§ **Goal 1**:
In the post about counting active customers by month, what end date is listed for customer 6?
§ **Goal 2**:
Continue the post about counting active customers by month, picking up right after its last sentence.

§ **Given passage**:

0

I want to create a query to get the cumulative sum by month of our active customers. The tricky thing here is that (unfortunately) some customers churn and so I need to remove them from the cumulative sum on the month they leave us.

Here is a sample of my customers table :

customer_id |   begin_date  |   end_date
-----------------------------------------
1           |   15/09/2017  |   
2           |   15/09/2017  |   
3           |   19/09/2017  |   
4           |   23/09/2017  |   
5           |   27/09/2017  |   
6           |   28/09/2017  |   15/10/2017
7           |   29/09/2017  |   16/10/2017
8           |   04/10/2017  |   
9           |   04/10/2017  |   
10          |   05/10/2017  |   
11          |   07/10/2017  |   
12          |   09/10/2017  |   
13          |   11/10/2017  |   
14          |   12/10/2017  |   
15          |   14/10/2017  |

Here is what I am looking to achieve :

month   |   active customers
-----------------------------------------       
2017-09 |   7
2017-10 |   6

I've managed to achieve it with the following query ... However, I'd like to know if there are a better way.

§ **Raw data**:
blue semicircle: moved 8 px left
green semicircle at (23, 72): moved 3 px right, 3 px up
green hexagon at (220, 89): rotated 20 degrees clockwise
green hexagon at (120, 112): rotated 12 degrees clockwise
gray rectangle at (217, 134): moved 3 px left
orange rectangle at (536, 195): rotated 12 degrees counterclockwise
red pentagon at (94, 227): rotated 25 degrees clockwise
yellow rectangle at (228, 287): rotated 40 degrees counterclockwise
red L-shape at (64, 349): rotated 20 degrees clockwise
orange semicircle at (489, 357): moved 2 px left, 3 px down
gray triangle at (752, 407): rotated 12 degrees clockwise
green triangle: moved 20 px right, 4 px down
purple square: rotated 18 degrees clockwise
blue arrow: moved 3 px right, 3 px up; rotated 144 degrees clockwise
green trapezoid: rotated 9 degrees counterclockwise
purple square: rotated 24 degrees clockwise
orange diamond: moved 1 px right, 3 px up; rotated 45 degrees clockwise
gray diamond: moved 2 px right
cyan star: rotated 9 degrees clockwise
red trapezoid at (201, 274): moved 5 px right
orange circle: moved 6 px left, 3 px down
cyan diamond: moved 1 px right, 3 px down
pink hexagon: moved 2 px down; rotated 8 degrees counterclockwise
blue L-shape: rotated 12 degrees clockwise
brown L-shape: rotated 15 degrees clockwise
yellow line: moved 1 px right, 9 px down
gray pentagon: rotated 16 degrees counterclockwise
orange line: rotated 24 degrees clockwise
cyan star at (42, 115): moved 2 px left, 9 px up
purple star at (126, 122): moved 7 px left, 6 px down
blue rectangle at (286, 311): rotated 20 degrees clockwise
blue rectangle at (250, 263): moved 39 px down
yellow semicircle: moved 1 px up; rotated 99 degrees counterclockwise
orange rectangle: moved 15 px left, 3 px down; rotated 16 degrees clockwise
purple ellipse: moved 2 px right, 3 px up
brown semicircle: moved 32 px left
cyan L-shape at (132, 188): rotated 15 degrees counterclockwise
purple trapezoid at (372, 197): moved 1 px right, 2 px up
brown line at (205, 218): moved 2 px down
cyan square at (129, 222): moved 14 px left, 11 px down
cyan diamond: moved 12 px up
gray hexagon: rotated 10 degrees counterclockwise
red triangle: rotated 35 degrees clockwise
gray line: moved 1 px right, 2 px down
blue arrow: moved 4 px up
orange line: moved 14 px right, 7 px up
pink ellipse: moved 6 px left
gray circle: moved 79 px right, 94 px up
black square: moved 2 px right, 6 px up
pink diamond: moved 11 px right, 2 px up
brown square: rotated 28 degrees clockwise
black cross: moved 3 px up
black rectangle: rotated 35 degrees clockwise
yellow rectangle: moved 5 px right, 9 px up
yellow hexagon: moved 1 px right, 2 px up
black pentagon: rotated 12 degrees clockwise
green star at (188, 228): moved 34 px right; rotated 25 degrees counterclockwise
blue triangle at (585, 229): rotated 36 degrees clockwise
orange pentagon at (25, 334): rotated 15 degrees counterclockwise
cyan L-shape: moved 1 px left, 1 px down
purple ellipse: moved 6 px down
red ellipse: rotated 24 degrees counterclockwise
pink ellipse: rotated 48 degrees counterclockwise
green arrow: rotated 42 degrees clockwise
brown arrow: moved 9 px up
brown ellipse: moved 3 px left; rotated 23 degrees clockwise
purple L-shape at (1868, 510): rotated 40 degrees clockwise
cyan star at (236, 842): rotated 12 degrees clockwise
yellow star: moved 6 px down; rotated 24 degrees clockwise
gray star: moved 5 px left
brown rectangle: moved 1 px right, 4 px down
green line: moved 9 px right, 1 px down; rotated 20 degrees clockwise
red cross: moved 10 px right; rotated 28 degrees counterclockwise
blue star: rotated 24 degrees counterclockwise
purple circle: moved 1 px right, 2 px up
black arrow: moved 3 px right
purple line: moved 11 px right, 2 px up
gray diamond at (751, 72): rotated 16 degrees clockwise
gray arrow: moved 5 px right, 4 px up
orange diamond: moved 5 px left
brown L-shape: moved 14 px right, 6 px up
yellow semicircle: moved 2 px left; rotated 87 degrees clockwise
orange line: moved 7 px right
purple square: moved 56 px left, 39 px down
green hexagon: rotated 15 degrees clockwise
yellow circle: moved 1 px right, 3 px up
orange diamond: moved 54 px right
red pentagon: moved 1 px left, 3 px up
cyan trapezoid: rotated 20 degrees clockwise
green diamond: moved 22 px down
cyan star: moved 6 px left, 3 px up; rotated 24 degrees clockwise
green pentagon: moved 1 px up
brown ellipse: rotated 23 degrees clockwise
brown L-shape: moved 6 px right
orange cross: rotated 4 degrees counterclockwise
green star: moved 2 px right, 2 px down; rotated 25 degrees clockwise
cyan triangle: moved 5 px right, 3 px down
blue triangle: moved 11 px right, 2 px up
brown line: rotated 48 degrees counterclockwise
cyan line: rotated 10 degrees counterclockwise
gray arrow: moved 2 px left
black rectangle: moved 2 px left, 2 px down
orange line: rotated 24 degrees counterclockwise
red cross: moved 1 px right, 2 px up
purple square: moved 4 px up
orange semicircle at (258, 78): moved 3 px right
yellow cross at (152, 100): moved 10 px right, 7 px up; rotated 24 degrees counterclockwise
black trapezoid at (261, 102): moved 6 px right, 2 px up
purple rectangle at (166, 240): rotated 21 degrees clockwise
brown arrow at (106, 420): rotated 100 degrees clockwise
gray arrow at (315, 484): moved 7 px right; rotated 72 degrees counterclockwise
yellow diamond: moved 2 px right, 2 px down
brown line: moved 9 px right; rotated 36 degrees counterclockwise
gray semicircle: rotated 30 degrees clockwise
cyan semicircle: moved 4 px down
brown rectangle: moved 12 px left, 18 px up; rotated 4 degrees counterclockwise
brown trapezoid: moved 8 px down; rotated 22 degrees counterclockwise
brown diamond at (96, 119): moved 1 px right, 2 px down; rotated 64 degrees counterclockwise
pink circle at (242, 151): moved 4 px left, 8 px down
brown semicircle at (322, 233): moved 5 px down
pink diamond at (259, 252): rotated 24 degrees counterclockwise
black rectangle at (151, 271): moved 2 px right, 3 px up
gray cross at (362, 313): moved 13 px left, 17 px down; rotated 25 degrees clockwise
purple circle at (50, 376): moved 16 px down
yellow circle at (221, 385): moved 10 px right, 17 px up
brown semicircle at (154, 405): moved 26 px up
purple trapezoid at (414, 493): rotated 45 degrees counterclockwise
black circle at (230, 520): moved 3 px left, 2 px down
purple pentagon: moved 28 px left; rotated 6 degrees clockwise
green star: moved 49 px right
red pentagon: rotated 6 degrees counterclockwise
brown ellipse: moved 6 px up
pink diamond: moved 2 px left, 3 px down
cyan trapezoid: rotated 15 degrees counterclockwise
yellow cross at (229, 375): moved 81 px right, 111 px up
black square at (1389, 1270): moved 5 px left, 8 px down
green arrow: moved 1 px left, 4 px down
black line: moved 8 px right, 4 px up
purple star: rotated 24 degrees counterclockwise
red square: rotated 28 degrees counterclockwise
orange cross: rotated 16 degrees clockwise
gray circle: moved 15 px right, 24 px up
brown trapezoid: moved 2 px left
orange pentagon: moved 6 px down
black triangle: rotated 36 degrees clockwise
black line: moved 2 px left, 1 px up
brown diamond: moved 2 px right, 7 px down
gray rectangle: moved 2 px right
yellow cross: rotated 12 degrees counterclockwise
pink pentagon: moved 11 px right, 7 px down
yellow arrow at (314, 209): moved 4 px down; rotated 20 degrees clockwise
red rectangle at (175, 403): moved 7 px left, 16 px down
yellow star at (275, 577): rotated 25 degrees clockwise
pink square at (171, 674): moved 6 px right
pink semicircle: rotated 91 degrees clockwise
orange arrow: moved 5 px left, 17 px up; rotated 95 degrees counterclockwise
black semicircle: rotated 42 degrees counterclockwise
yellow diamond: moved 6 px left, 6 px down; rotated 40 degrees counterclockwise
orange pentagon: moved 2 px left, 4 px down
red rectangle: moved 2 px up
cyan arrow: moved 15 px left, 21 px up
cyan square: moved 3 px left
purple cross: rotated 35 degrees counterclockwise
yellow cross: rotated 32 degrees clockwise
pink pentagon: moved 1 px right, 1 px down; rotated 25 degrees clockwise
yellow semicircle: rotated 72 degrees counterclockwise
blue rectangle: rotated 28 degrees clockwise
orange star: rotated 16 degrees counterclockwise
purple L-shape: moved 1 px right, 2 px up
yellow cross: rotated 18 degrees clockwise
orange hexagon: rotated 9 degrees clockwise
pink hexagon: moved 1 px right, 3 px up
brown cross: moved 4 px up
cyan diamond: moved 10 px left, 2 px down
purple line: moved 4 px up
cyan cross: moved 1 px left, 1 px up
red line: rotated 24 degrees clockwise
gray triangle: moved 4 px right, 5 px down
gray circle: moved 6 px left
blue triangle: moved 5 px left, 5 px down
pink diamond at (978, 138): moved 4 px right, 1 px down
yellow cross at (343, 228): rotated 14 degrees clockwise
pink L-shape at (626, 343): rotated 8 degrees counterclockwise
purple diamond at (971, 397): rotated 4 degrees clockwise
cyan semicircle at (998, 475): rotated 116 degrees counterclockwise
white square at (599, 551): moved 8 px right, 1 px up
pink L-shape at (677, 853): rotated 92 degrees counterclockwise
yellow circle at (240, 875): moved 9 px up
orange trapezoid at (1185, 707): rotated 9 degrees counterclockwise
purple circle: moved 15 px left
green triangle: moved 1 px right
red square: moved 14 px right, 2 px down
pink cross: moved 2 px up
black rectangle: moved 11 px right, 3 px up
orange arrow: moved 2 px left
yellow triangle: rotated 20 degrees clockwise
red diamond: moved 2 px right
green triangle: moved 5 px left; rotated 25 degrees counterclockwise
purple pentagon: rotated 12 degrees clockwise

§ **Task response 1**:
15/10/2017

§ **Task response 2**:
select 
    "begin_date" as "date",
    sum((new_customers.new_customers-COALESCE(churn_customers.churn_customers,0))) OVER (ORDER BY new_customers."begin_date") as active_customers
FROM (
    select 
        date_trunc('month',begin_date)::date as "begin_date",
        count(id) as new_customers
    from customers
    group by 1
) as new_customers
LEFT JOIN(
    select 
        date_trunc('month',end_date)::date as "end_date",
        count(id) as churn_customers
    from customers
    where
        end_date is not null
    group by 1
) as churn_customers on new_customers."begin_date" = churn_customers."end_date"
order by 1
;
Kaushik Nayak
  • 30,772
  • 5
  • 32
  • 45

1 Answers1

0

You may use a CTE to compute the total end_dates and then subtract it from the counts of start dates by using a left join

SQL Fiddle

Query 1:

WITH edt
AS (
    SELECT to_char(end_date, 'yyyy-mm') AS mon
        ,count(*) AS ct
    FROM customers
    WHERE end_date IS NOT NULL
    GROUP BY to_char(end_date, 'yyyy-mm')
    )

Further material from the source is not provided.